=== Challenge ===
Gather every line in the records that contains the string "bottom". Letter case matters.

=== Dataset content ===
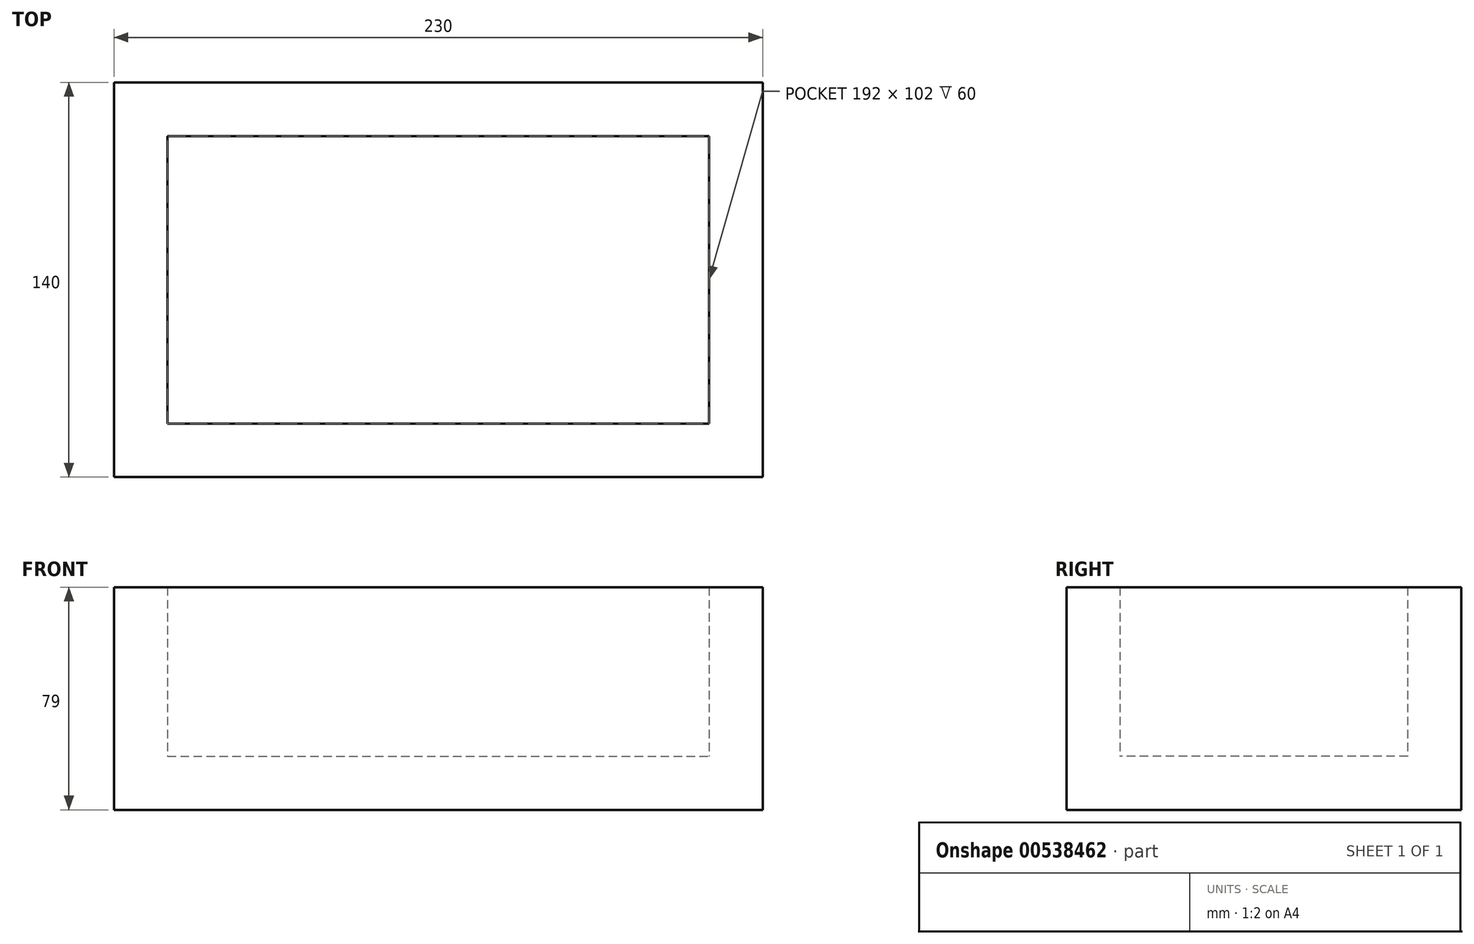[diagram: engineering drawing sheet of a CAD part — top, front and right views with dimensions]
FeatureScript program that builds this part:
annotation { "Feature Type Name" : "Feature", "Feature Type Description" : "" }
export const myFeature = defineFeature(function(context is Context, id is Id, definition is map)
    precondition{}
    {
        {
            var Q0;
            Q0=qCreatedBy(makeId("Top.planeOp"),FACE);
            var sketch = newSketch(context, id + "F0", { "sketchPlane" : qUnion([Q0])});
            skLineSegment(sketch, "E0.bottom", {"start": v(115, -70) * mm, "end": v(-115, -70) * mm});
            skLineSegment(sketch, "E0.top", {"start": v(115, 70) * mm, "end": v(-115, 70) * mm});
            skLineSegment(sketch, "E0.left", {"start": v(115, -70) * mm, "end": v(115, 70) * mm});
            skLineSegment(sketch, "E0.right", {"start": v(-115, -70) * mm, "end": v(-115, 70) * mm});
            skPoint(sketch, "E0.middle", {"position": v(0, 0) * mm});
            skSolve(sketch);
        }
        {
            var Q0;
            Q0 = qSketchRegion(id + "F0", true);
            extrude(context, id + "F1", {"entities" : qUnion([Q0]), "depth" : 19 * mm, "offsetDistance" : 25 * mm});
        }
        {
            var Q0;
            Q0=makeQuery(id+"F1.opExtrude","CAP_FACE",FACE,{"disambiguationData":[OSD([sQuery(id+"F0.wireOp",EDGE,"E0.bottom"),sQuery(id+"F0.wireOp",EDGE,"E0.top"),sQuery(id+"F0.wireOp",EDGE,"E0.left"),sQuery(id+"F0.wireOp",EDGE,"E0.right")])],"isStart":false});
            var sketch = newSketch(context, id + "F2", { "sketchPlane" : qUnion([Q0])});
            skLineSegment(sketch, "E1.bottom", {"start": v(-115, -70) * mm, "end": v(115, -70) * mm});
            skLineSegment(sketch, "E1.top", {"start": v(-115, 70) * mm, "end": v(115, 70) * mm});
            skLineSegment(sketch, "E1.left", {"start": v(-115, -70) * mm, "end": v(-115, 70) * mm});
            skLineSegment(sketch, "E1.right", {"start": v(115, -70) * mm, "end": v(115, 70) * mm});
            skLineSegment(sketch, "E2.bottom", {"start": v(-96, 51) * mm, "end": v(96, 51) * mm});
            skLineSegment(sketch, "E2.top", {"start": v(-96, -51) * mm, "end": v(96, -51) * mm});
            skLineSegment(sketch, "E2.left", {"start": v(-96, 51) * mm, "end": v(-96, -51) * mm});
            skLineSegment(sketch, "E2.right", {"start": v(96, 51) * mm, "end": v(96, -51) * mm});
            skPoint(sketch, "E2.middle", {"position": v(0, 0) * mm});
            skSolve(sketch);
        }
        {
            var Q0;
            Q0 = qSketchRegion(id + "F2", true);
            extrude(context, id + "F3", {"entities" : qUnion([Q0]), "operationType" : NewBodyOperationType.ADD, "depth" : 60 * mm, "offsetDistance" : 25 * mm});
        }
    });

=== Written answer ===
            skLineSegment(sketch, "E0.bottom", {"start": v(115, -70) * mm, "end": v(-115, -70) * mm});
            Q0=makeQuery(id+"F1.opExtrude","CAP_FACE",FACE,{"disambiguationData":[OSD([sQuery(id+"F0.wireOp",EDGE,"E0.bottom"),sQuery(id+"F0.wireOp",EDGE,"E0.top"),sQuery(id+"F0.wireOp",EDGE,"E0.left"),sQuery(id+"F0.wireOp",EDGE,"E0.right")])],"isStart":false});
            skLineSegment(sketch, "E1.bottom", {"start": v(-115, -70) * mm, "end": v(115, -70) * mm});
            skLineSegment(sketch, "E2.bottom", {"start": v(-96, 51) * mm, "end": v(96, 51) * mm});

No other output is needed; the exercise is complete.